Cavity dynamics and drag force of high-speed penetration of rigid spheres into 10wt% gelatin

Cavity expansion-contraction in the high-speed penetration of rigid spheres into 10wt% gelatin targets at 4 °C is modeled by assuming the energy conservation for each cross sectional layer along the penetration trajectory. A simple analytic solution is obtained. By adopting an approximate characteristic velocity or mean expansion-contraction speed (≈10 m/s), this solution yields self-similar cavity wall movements for various sizes of penetrating spheres along the penetration trajectory. The model's description is well confirmed by experimental high-speed video observations. The model is further transformed into the drag force in terms of penetration velocity based on experimentally observed maximum cavity radii and the separation angles of gelatin from spheres.
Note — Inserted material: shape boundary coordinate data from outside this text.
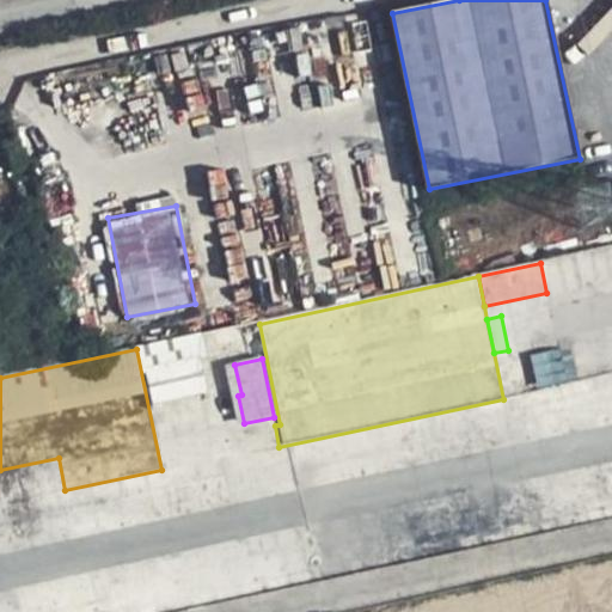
[(208,397),(201,361),(147,373),(154,408),(208,397)]
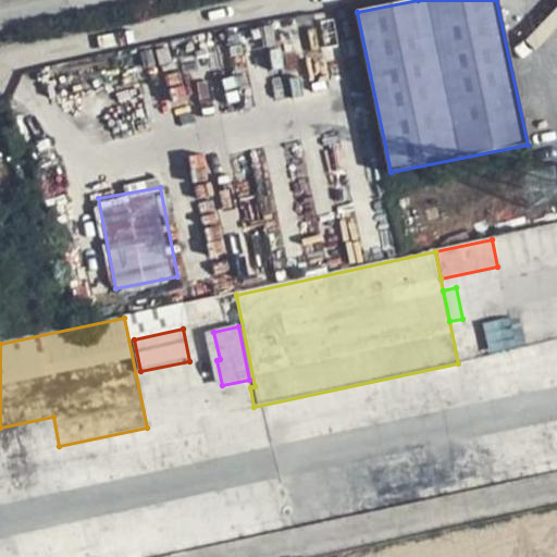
[(85,556),(83,529),(25,535),(27,556),(85,556)]
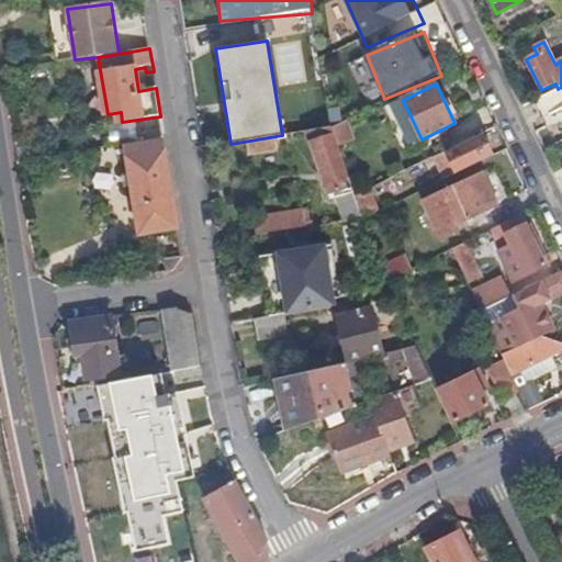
[(543,108),(561,104),(561,88),(540,92),(543,108)]
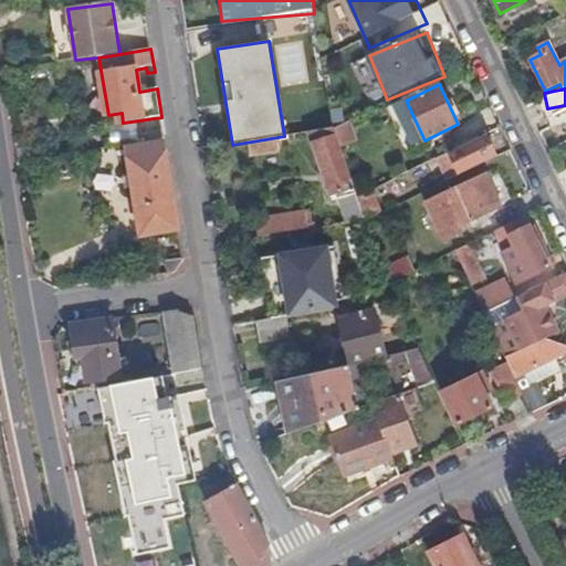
[(354,189),(335,128),(314,132),(311,133),(332,197),(338,195),(354,189)]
The key parameter is the work needed to open unit volume of cavity in gelatin, which is found to be linearly increasing with the characteristic strain-rate, defined by the characteristic velocity over the cavity's local maximum radius. The model's predictability for drag forces is well confirmed by penetration experiments using steel-spheres of four sizes and one tungsten-sphere.

► The cavity dynamics in penetration of rigid spheres into ballistic gelatins is modeled.
► A drag force model is transformed from the cavity dynamics model.
► The cavity motions are self-similar at various cross sections along the trajectory.
► Work needed to open unit volume of cavity increases linearly with characteristic strain rate.